_EXTRACT_

☆ ☆ ☆ ☆ ☆ ☆ ☆

It was only this morning when Diane pointed out to Bill that the breakfast tables don’t even have bread plates. More so, the dinner bread is supposed to be placed directly on the table … it is not proper to place your bread on your plate.

The result? In every case, crumbs will be left behind! In other words, the crumb is the symbol of fine bread dining! Proper honor is given to the bread when you leave a monument of crumbs behind!

Oh! I’ve been honoring bread all along and never realized it. Tomorrow I will dribble crumbs with pride. C’est le pain!

Moissacto Auvillar; Route Between the Seas

Today was 13 miles, giving us a total of 304 miles overall. We will have shorter days for the next couple of days as we will take a suggested 19 mile day and divide it in half. Our feet can use a break.

Today was 75% walking along the Garonne river. Beautiful! 

More correctly, we walked along the canal which is alongside the river.

This canal is used, nowadays, almost exclusively for pleasure craft (canal cruisers), like what we rented in the canal du midi in 2011.

For whatever reason, we saw more Pellerin on today’s walk than we’ve seen since maybe our very first stage out of Le Puy. 

So, what’s this about a route between the seas?  Well, back in the 1500’s, France was having difficulty getting goods from the Atlantic region around to the Mediterranean side. The typical sailing route was to go around Spain/Portugal, enter through the straights of Gibraltar, then in towards the French Mediterranean. Except Spain and Portugal had a whole bunch of pirates! As did Northern Africa! Shipping by land was inefficient, so, ‘what to do’?

The solution was to use the Garonne River, which coursed from Bordeaux on the Atlantic, inland as far as Toulouse. From Toulouse to the Mediterranean, they built a canal,  the Canal du Midi, in the late 1500’s/early 1600’s! Here is a map, to help put the pieces together. 

The Blue line is the Garonne River and Canal du Midi. Enough history for today. Hope all is well with each of you.

Auvillar to Miradoux; Getting from Here to There

Today was 11 miles, so our total is now 315 miles.

☆ ☆ ☆ ☆ ☆ ☆ ☆

_STORED DATA_

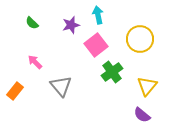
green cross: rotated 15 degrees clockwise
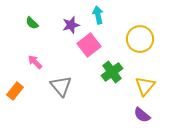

☆ ☆ ☆ ☆ ☆ ☆ ☆

_WHAT THE TASK ASKS_
Extend the travel journal about the walk through Moissac, Auvillar and Miradoux, beginning right after its last line reporting the 315-mile total.

_RESPONSE BELOW_
We spent the night in an old, but nice hotel L’Horloge (the clock), in Auvillar. This village played an important role in medieval times, as it was the center for tax collection. At harvest time locals would have to bring a portion of their crops to pay their tax bill. Each of the 12 sides of this building is used for a different crop. 

Today’s walk was similar to several of the recent stages, rolling hills and farmland. Diane added in some Real Estate shopping, but couldn’t decide between the castle 

And the gentrified farm house: 

Oh well, we’ll just have to hold off until we can reach a decision!

For those interested in the overall route, here is a screen capture of the Le Puy route, as provided by Gronze.com.

Le Puy is where were started and “SJP de Port” is (nine or less) where we finish.

While we have a guide book that we carry, each day we go onto Gronze to pull down a daily route and elevation map.

This map is actually for both today and tomorrow, as we split a long stage into two shorter stages. It is read from right to left. We started in Auvillar (right side) and stopped today in Miradoux (center). The elevation chart lets us know how much climbing we have that day.

And that’s the way we do it, here in France!

Miradoux to Lectoure; Le Week-end

Today was another 10 miles, bringing our total to 325 miles. We passed a sign today that helped put it on perspective. 

While difficult to read, if you zoom in on the right side, you’ll see that it says, “999 km to Santiago”. For non- metric speaking people, that’s about 620 miles. We’ve traveled 325 miles, meaning that we’ve now gone only about a third of the distance to Santiago. We will not go the whole distance this year!

Today was more rolling hills and farmland. While there are multiple different crops being grown, the predominant seems to be the tournesol, or sunflower.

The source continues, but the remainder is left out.